◆ QUESTÕES DO MATERIAL:
**1.** Transcreva, da reportagem sobre Herwin de Barros, a passagem que vai de "Claudio Julio Tognolli, Brasil" até "ao Brasil 247.".
**2.** Segundo a reportagem sobre Herwin de Barros, em que mês e ano foi alterado o regimento interno da polícia de São Paulo?

Herwin de Barros, ex-policial e agente da CIA que prendeu o então líder estudantil num Congresso da UNE, revela que irá processar o Estado brasileiro. Diz que foi perseguido por não executar seu preso mais “perigoso”
Claudio Julio Tognolli, Brasil 247
Herwin de Barros, o homem que prendeu Zé Dirceu no Congresso da UNE,
fazendo uso de um ancinho, vai processar o estado brasileiro. Quer ser
ressarcido. Quer aposentadoria de agente especial da Polícia Civil de
São Paulo. Por quê? “Porque eu tinha ordens emanadas da CIA, a central
de inteligência dos EUA, para assassinar Zé Dirceu. Não cumpri isso. E
fui execrado. Em abril de 1984 mudaram até o regimento interno da
polícia de São Paulo para que eu pudesse ser afastado. Tudo porque me
neguei a assassinar friamente Zé Dirceu”, confessou Erwin ao Brasil 247.

◆ DADOS DE ENTRADA:
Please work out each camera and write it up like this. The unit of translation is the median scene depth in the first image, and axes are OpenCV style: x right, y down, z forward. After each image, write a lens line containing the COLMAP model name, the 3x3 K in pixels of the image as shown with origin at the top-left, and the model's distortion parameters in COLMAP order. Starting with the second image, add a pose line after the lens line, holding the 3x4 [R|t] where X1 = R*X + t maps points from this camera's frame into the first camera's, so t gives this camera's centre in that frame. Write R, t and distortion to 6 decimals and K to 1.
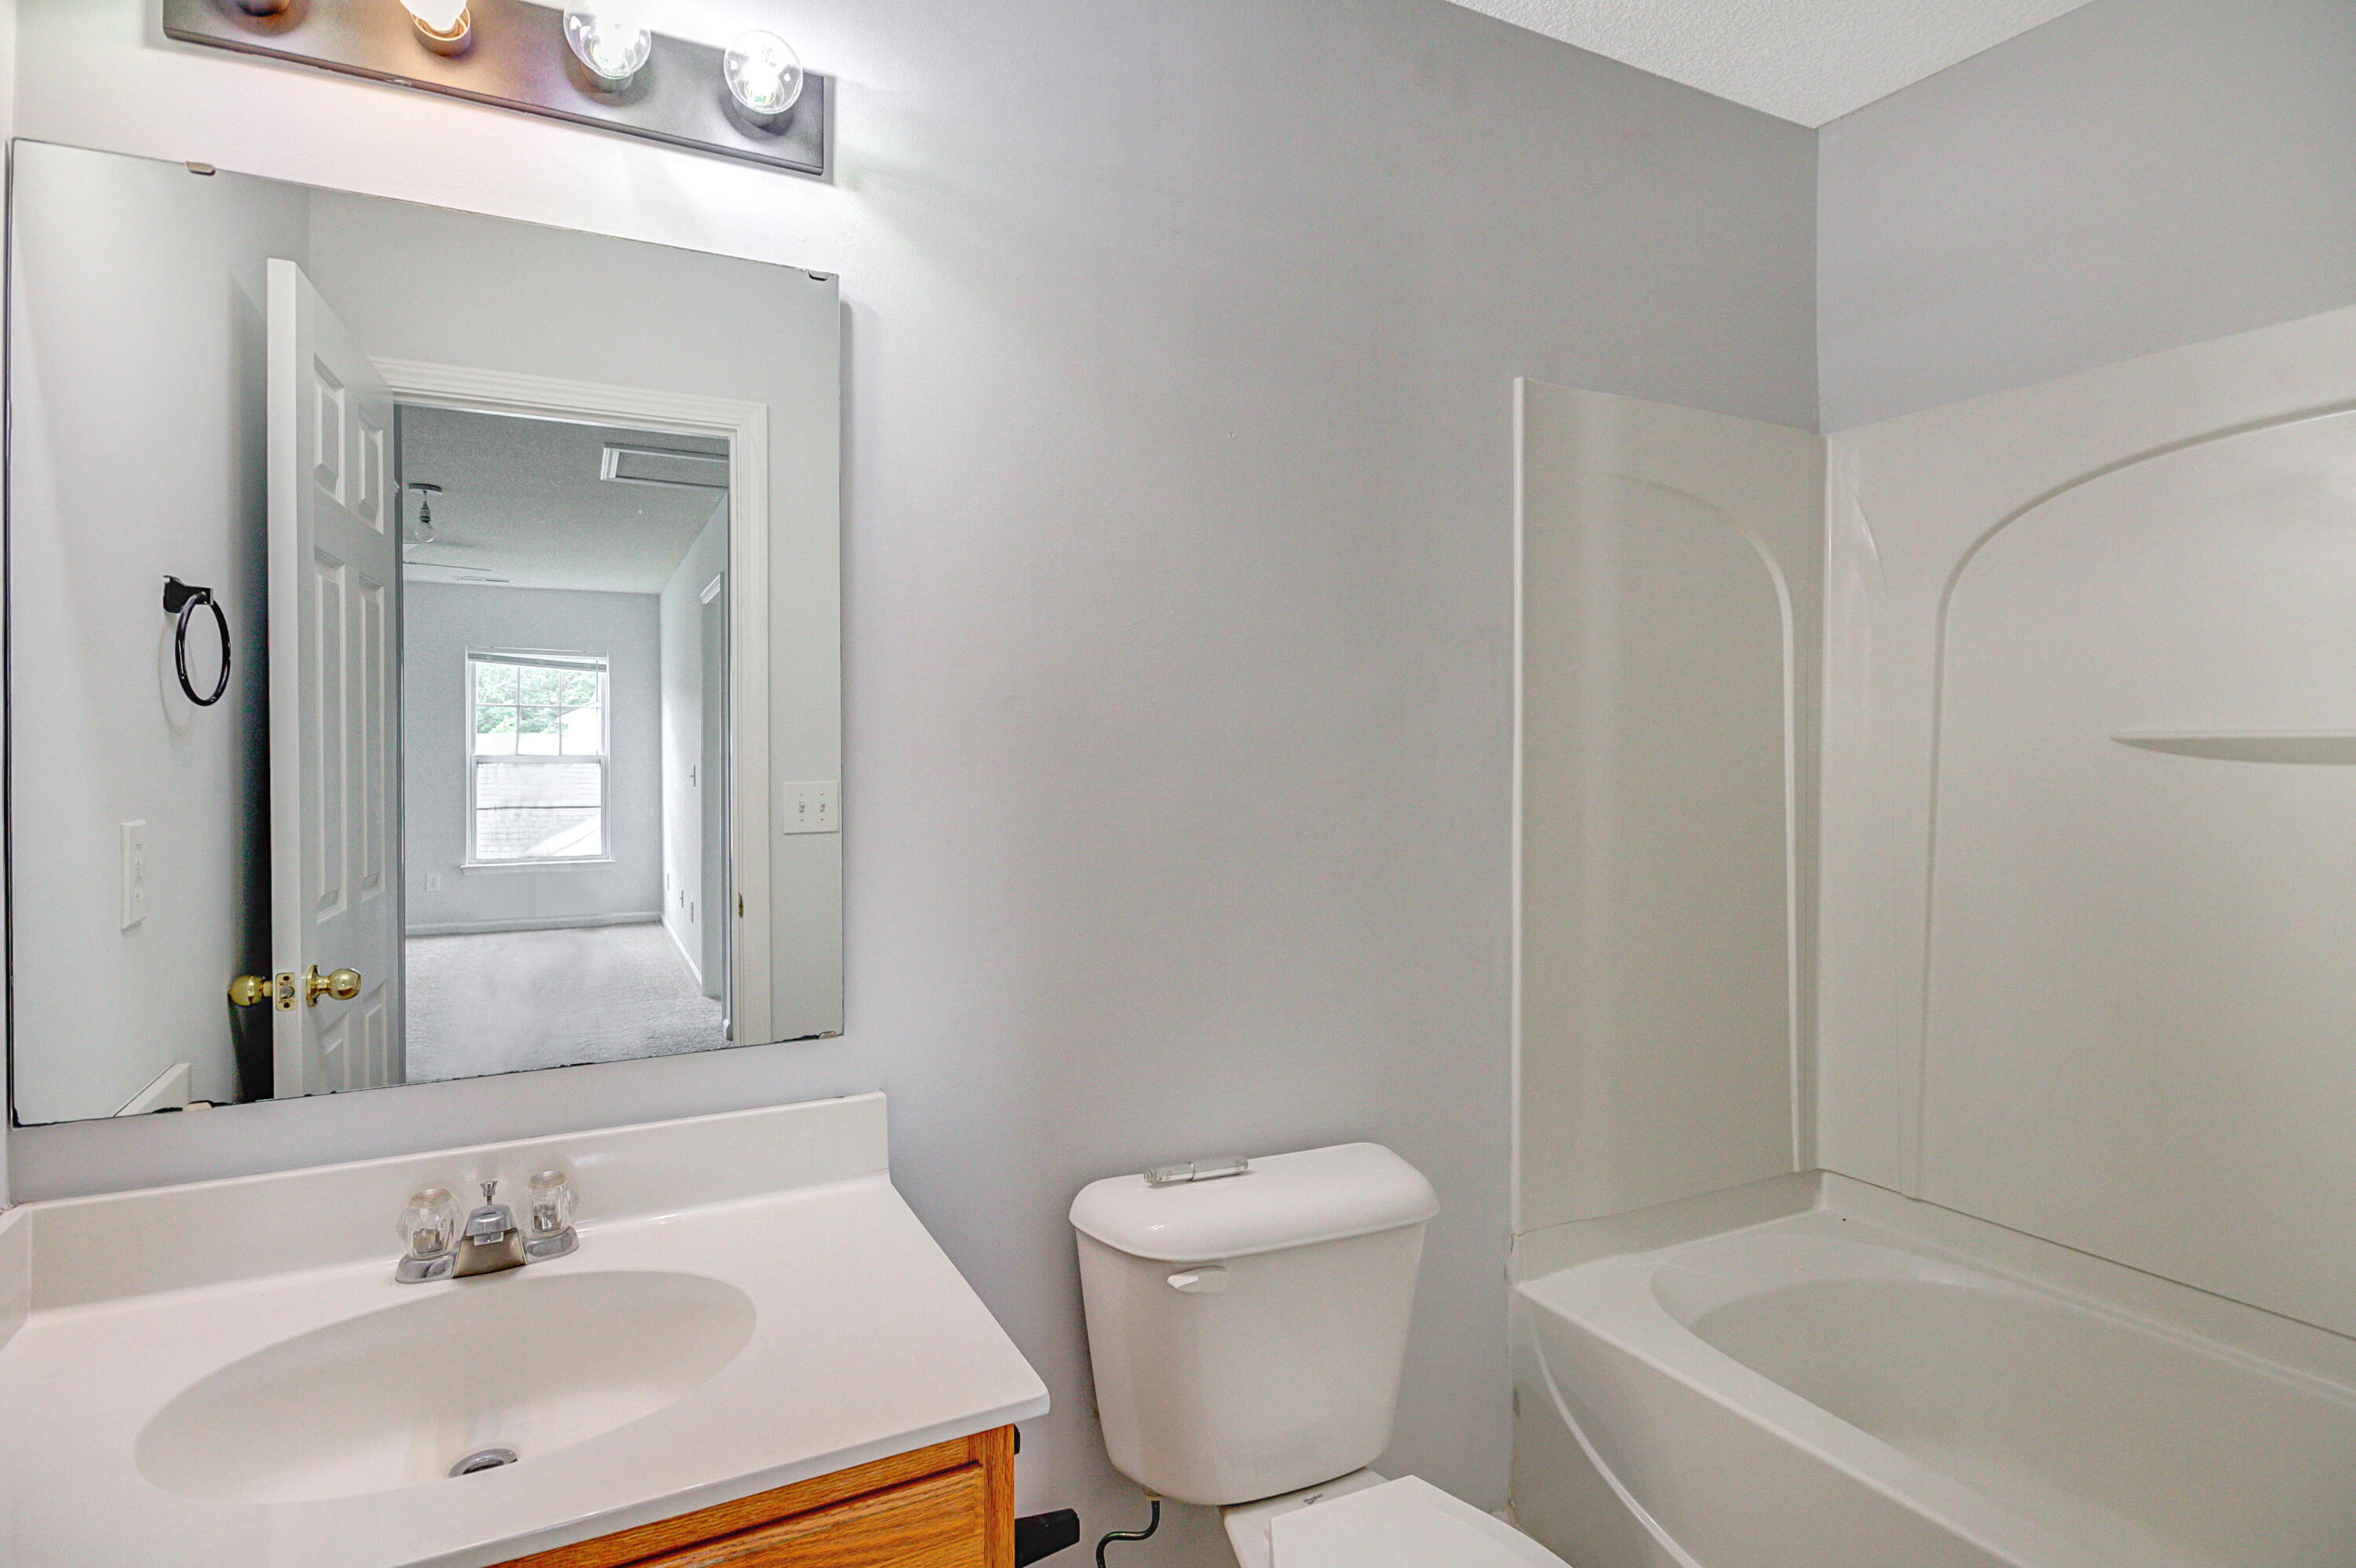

◆ RESPOSTAS POR TAREFA:
**1.**
Claudio Julio Tognolli, Brasil 247
Herwin de Barros, o homem que prendeu Zé Dirceu no Congresso da UNE,
fazendo uso de um ancinho, vai processar o estado brasileiro. Quer ser
ressarcido. Quer aposentadoria de agente especial da Polícia Civil de
São Paulo. Por quê? “Porque eu tinha ordens emanadas da CIA, a central
de inteligência dos EUA, para assassinar Zé Dirceu. Não cumpri isso. E
fui execrado. Em abril de 1984 mudaram até o regimento interno da
polícia de São Paulo para que eu pudesse ser afastado. Tudo porque me
neguei a assassinar friamente Zé Dirceu”, confessou Erwin ao Brasil 247.

**2.** Em abril de 1984.